The authority is clearly sensitive to criticism that the SQE, particularly the multiple-choice element, will be more about exam technique than depth of knowledge.

It shared its plans with the US National Conference of Bar Examiners, which said that, while the SQE appears to be at a similar level of difficulty to the US bar exams, the English exam is more complex in terms of the number of components. It is also likely to have a higher failure rate, because each component must be individually passed. However, those who fail a component will only have to repeat it, unlike those who fail the bar exam, who have to retake the entire test.

So what happens next? Next month the SRA will consult on the transitional arrangements and the long-stop cut-off date for the current route – with suggestions of 2025 and even 2030 – as part of the ‘Looking to the Future Handbook’ phase 2 consultation.

At the same time, the Law Society is planning to hold an event for universities to discuss their plans for the SQE, with a panel of law firms giving their thoughts on the new regime.

What is clear is that there are multiple drivers for change across the profession, of which the SQE is just one. Just how well they will all sit together remains to be seen.

SQE: a shaky start?

‘I don’t think anyone would be surprised if the start date slips. The assessment role is a big prize but there are a lot of pitfalls along the way and reputations will be at stake if it goes wrong.’
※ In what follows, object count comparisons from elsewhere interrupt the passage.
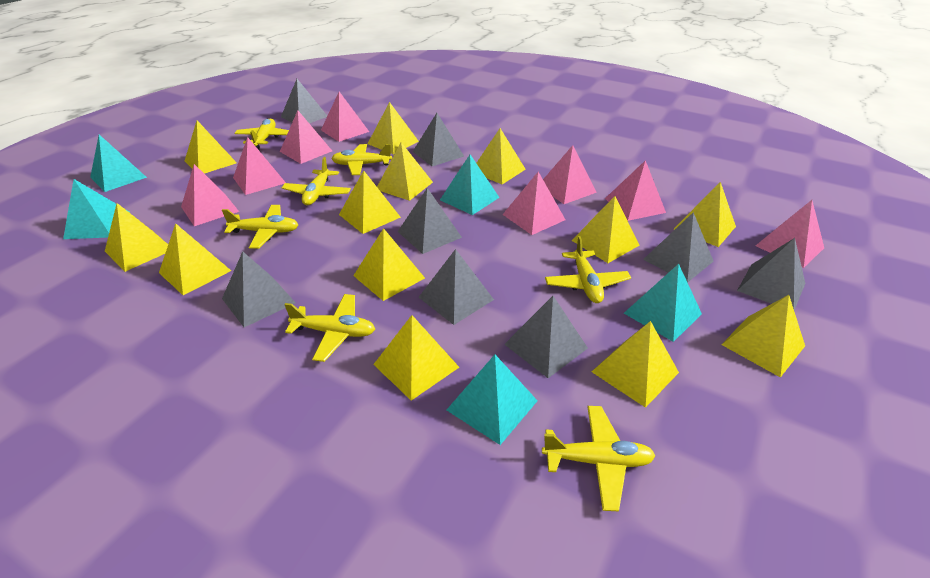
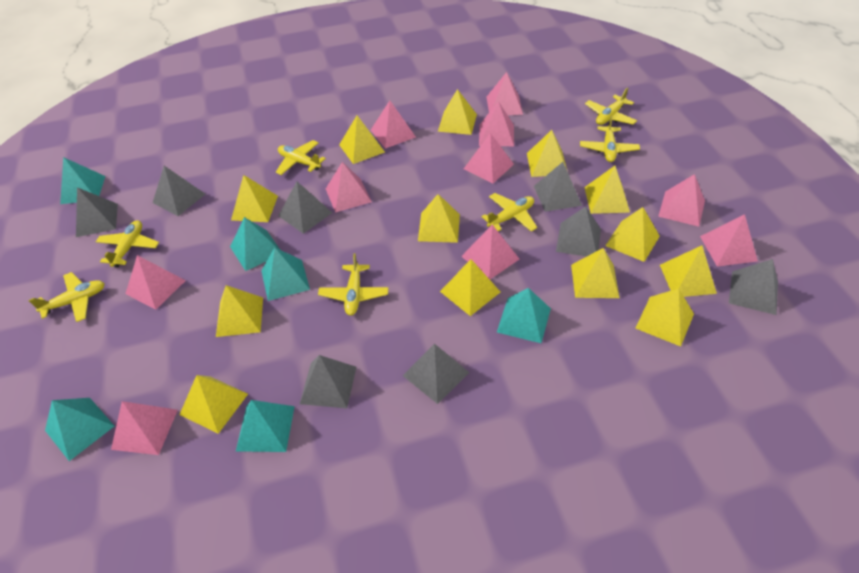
pink pyramid: [181,164,239,226] [233,137,286,195] [280,110,332,164] [321,92,369,142] [502,172,565,235] [543,145,597,204] [605,160,666,221] [756,200,824,268] = 8 -> [111,401,178,455] [126,255,186,310] [326,162,372,213] [371,101,416,149] [461,225,519,279] [464,133,514,184] [479,101,514,146] [486,72,523,115] [658,174,705,227] [700,214,758,267] = 10
turquoise pyramid: [63,179,130,239] [90,135,147,192] [440,155,500,215] [447,355,538,445] [624,264,702,342] = 5 -> [45,398,114,461] [60,157,105,204] [230,217,280,271] [236,400,295,452] [261,247,310,301] [497,288,551,343] = 6

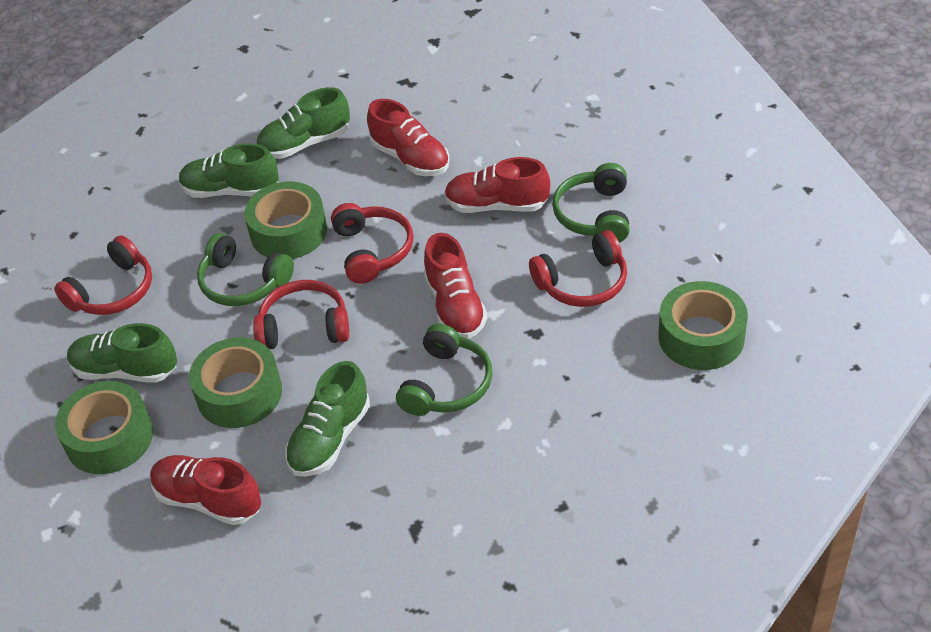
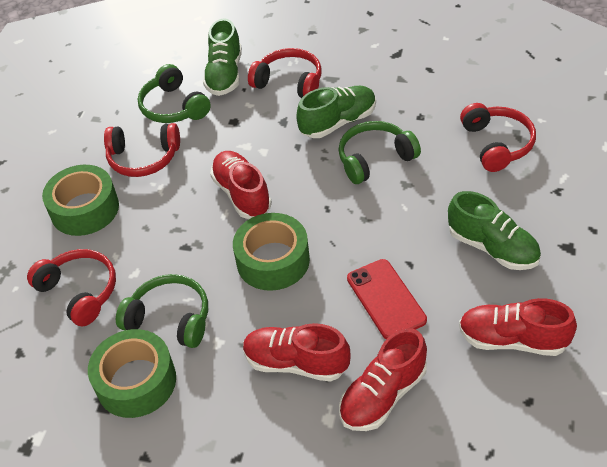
green shoe: [67,323,177,383] [179,143,279,198] [256,87,350,159] [285,361,370,477] = 4 -> [203,18,242,96] [296,86,376,138] [448,191,541,270] = 3
green tape: [55,381,153,474] [189,338,282,428] [244,182,327,259] [658,281,748,370] = 4 -> [42,165,119,236] [88,329,176,418] [233,213,310,291] = 3
red phone: none = 0 -> [347,259,427,339] = 1

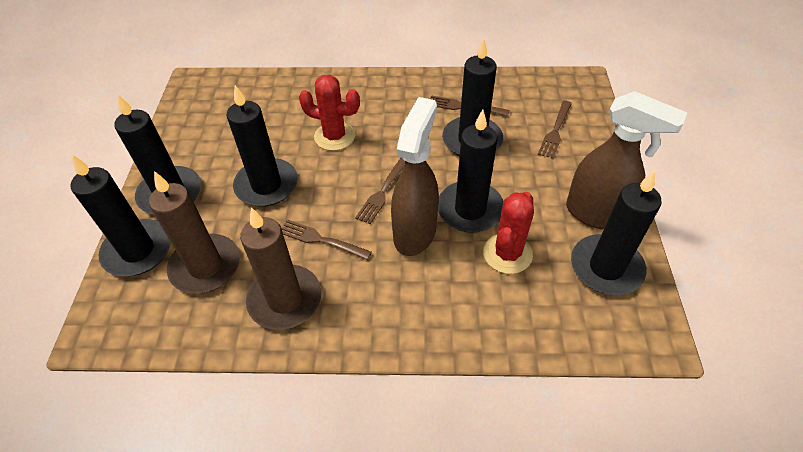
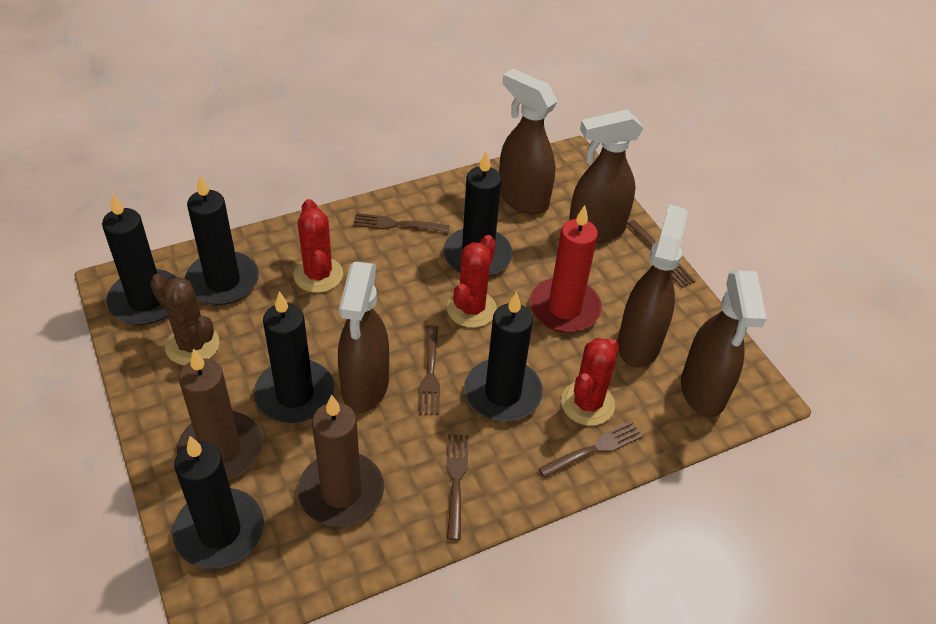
brown cactus: none = 0 -> [150,274,219,365] = 1
brown fork: [281,219,372,260] [355,158,405,224] [430,96,510,116] [538,101,572,159] = 4 -> [353,213,450,233] [419,325,440,415] [446,434,469,540] [538,421,643,478] [627,220,696,288] = 5
brown spray bottle: [391,97,439,256] [566,91,687,230] = 2 -> [338,262,389,412] [499,69,558,215] [569,110,643,243] [617,205,688,368] [681,270,767,417] = 5
red cactus: [299,75,360,151] [483,192,534,274] = 2 -> [294,199,343,293] [447,235,497,328] [561,338,619,426] = 3
red candle: none = 0 -> [530,205,602,332] = 1

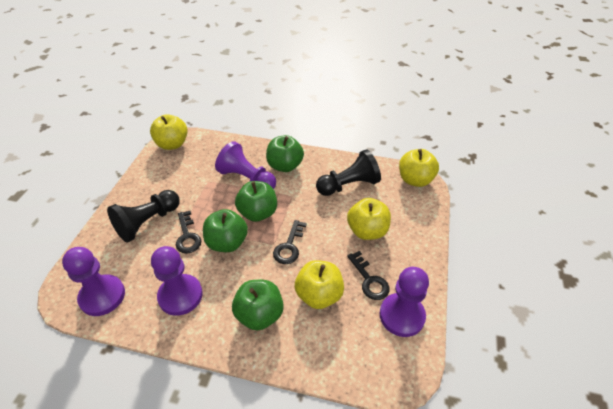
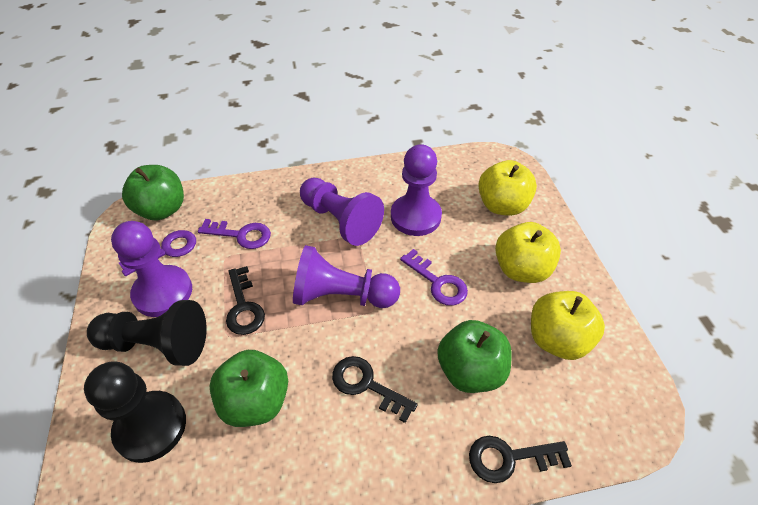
green apple: [203,209,248,252] [232,280,284,331] [235,181,277,222] [266,135,304,172] = 4 -> [122,165,184,220] [210,350,288,427] [437,320,512,393] = 3
purple key: none = 0 -> [119,230,196,276] [198,219,271,249] [400,249,468,306] = 3
yellow apple: [150,114,188,150] [295,260,344,309] [347,198,391,240] [399,149,439,187] = 4 -> [478,160,537,216] [495,222,561,283] [531,291,605,360] = 3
Tricia Chatterton, BPP University Law School

‘If you are a law graduate you can apply to become a solicitor apprentice.  But you have to recognise that, until the SQE is in place, you would have to go back to day one because there is currently no option to qualify as soon as you could under the current route.’

Gun Judge, Addleshaw Goddard

‘If you are working in a not-very-well-paid role in a criminal legal aid firm, for example, which won’t pay for the SQE 2 prep and exam, where will you find the money, particularly if there are no NQ jobs available if you do qualify? We are also concerned that the potential extra training costs may put off smaller firms from taking on trainees.’